Australia has a long history of engagement with Africa. Yet Australia’s strategic engagement with countries on the continent is generally not afforded the same high priority given to countries in our immediate region, as demonstrated by the cuts in foreign aid to the continent. Instead, the current government has been focused on ‘leveraging other drivers for development, such as private sector investment’.

In 2015 Julie Bishop noted that ‘Australian investment flows to Africa vastly outweigh any aid flows that could possibly be envisaged’. As I outline in the paper, the Australian mining sector now has an opportunity to strengthen its investments abroad and support efforts to prevent conflict and improve security on the continent. That would allow the Australian government to leverage its approach to economic diplomacy in a more substantive manner on the continent.
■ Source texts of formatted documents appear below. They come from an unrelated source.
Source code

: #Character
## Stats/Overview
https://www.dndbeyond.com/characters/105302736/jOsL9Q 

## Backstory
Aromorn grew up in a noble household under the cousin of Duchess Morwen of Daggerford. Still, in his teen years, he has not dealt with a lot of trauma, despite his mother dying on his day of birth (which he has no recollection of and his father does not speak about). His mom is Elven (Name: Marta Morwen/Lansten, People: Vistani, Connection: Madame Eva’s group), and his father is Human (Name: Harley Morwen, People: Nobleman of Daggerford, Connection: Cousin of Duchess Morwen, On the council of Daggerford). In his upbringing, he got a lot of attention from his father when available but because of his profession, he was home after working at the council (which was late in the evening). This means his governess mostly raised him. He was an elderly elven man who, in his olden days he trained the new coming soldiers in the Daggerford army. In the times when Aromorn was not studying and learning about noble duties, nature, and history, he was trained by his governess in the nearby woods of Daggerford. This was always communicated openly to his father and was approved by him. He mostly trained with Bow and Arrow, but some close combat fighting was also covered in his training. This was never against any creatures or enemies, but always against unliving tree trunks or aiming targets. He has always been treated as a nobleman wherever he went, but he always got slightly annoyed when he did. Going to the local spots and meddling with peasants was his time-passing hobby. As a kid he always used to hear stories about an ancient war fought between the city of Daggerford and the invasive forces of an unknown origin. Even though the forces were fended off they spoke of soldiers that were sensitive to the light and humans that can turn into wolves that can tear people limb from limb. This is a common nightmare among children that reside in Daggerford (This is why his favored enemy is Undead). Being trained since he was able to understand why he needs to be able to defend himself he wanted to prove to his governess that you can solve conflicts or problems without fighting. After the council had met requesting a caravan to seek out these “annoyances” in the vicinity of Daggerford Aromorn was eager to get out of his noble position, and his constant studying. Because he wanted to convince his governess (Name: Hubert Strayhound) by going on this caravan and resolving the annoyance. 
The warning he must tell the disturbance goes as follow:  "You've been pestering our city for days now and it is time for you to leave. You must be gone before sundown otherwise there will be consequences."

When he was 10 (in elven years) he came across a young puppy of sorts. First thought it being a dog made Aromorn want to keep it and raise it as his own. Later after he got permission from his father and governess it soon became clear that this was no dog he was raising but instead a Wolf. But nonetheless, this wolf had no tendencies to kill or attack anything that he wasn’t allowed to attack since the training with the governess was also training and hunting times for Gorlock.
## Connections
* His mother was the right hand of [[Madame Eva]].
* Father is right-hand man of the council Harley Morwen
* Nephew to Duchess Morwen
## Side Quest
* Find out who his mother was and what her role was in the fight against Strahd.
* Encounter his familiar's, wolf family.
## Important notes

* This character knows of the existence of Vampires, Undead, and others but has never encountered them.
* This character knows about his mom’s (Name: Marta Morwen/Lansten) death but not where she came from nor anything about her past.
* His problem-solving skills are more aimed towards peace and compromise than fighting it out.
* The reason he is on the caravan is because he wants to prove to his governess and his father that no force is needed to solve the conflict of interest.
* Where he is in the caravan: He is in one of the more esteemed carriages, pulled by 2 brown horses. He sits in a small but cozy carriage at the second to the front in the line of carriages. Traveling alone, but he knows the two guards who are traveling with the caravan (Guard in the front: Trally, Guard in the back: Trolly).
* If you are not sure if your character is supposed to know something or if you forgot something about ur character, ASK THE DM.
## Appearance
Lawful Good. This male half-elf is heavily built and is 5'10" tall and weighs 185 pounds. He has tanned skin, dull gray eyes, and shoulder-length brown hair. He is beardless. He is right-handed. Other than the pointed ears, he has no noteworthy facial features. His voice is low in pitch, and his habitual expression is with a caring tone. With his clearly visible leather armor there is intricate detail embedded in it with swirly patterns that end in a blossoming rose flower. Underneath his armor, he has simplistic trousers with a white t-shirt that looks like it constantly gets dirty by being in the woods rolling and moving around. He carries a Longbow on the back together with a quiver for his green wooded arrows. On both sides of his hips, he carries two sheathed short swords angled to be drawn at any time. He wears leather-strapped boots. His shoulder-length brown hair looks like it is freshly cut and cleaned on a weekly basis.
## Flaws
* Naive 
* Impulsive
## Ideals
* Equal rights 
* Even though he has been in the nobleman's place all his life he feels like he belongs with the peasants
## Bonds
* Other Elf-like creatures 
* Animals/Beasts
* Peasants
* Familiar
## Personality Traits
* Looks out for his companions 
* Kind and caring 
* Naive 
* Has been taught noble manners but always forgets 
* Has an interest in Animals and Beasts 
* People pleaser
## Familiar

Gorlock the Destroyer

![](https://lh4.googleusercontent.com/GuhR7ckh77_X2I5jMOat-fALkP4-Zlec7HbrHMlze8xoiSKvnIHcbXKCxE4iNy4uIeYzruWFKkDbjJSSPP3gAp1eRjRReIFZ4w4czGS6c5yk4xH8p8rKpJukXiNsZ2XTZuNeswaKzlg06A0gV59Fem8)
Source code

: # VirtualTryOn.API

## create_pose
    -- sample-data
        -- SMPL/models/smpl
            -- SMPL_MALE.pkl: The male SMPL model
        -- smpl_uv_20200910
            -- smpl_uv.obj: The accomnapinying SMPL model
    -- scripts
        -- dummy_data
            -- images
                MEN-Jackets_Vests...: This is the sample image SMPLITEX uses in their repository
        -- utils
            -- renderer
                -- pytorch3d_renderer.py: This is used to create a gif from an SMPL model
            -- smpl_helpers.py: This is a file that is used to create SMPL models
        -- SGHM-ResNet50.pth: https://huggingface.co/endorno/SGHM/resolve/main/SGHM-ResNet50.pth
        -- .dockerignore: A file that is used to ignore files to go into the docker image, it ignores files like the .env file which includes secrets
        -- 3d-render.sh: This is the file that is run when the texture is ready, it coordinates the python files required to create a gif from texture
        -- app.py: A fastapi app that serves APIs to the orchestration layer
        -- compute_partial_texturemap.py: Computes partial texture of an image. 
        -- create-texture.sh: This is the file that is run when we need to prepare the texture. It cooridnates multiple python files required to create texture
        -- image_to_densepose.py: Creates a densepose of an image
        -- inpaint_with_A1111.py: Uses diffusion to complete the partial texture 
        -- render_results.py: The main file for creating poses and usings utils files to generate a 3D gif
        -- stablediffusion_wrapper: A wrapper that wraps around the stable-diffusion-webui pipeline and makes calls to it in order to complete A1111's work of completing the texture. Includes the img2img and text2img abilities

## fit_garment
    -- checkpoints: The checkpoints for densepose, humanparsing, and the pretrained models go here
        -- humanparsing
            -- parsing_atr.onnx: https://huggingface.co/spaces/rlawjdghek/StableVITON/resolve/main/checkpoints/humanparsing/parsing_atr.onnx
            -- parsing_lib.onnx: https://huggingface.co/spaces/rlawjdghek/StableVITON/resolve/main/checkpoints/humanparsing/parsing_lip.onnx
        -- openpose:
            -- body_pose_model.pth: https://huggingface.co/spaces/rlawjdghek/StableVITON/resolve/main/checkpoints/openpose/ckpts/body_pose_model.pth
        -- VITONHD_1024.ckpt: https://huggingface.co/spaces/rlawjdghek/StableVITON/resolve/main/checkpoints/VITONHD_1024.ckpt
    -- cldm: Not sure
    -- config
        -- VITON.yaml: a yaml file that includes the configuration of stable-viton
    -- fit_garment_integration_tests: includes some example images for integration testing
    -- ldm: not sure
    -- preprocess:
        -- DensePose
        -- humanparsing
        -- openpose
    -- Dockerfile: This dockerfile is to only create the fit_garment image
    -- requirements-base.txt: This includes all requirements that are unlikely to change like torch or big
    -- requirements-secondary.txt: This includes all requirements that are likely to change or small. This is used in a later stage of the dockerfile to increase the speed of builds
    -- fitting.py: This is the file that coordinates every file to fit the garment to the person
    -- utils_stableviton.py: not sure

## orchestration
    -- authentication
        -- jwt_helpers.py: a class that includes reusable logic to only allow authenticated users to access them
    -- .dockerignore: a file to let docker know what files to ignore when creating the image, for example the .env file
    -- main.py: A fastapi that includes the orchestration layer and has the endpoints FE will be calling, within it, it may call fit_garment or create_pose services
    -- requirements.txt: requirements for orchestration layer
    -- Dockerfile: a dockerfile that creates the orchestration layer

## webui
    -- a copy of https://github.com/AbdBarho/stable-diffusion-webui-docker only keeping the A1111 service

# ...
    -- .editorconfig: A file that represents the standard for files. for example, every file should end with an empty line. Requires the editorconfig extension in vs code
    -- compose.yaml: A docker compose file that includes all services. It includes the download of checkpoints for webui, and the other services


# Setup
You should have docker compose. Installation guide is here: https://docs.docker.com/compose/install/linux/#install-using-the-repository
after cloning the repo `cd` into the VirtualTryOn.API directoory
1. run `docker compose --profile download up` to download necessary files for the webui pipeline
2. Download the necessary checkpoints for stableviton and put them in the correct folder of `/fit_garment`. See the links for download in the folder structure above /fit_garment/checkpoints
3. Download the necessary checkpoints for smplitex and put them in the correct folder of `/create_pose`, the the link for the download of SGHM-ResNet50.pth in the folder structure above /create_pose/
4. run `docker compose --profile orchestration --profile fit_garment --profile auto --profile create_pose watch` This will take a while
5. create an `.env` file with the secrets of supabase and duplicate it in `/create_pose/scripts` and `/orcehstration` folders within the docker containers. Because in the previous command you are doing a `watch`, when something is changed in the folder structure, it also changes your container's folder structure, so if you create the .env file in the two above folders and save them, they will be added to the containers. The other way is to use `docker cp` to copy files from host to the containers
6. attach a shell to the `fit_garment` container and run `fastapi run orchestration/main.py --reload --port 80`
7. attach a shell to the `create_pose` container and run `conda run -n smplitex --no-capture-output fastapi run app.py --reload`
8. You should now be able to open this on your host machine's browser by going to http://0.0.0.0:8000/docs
Australian mining companies have a direct interest in engaging in P/CVE efforts for several reasons. First, these initiatives provide a tangible way for the sector to reduce security risks. Second, improved security will enhance business operations, potentially providing a ‘win–win’ for the mining company, local communities and host government. And finally, since the potential of the private sector in P/CVE efforts has been underexplored, the Australian mining sector could show leadership in this area. For example, the sector could work with stakeholders—including the Australian federal and state governments and community groups—to develop a set of principles that could guide the work of Australian mining companies on P/CVE.

Our field research showed that Australian mining companies are already engaged in activities related indirectly to P/CVE programs, whether through education programs, youth empowerment or approaches to community engagement. However, there is no guidance or good practice guides for companies to support initiatives that strengthen community resilience to violent extremism. This presents an opportunity for the Australian government and the Australian mining sector.

As Khalid Koser points out in the foreword to the special report that was released today, ‘The global effort to prevent violent extremism can’t succeed without the private sector.’ Governments alone cannot successfully address the threat of violent extremism. The mining sector—and the Australian mining sector in particular—now has an opportunity to show leadership in this area.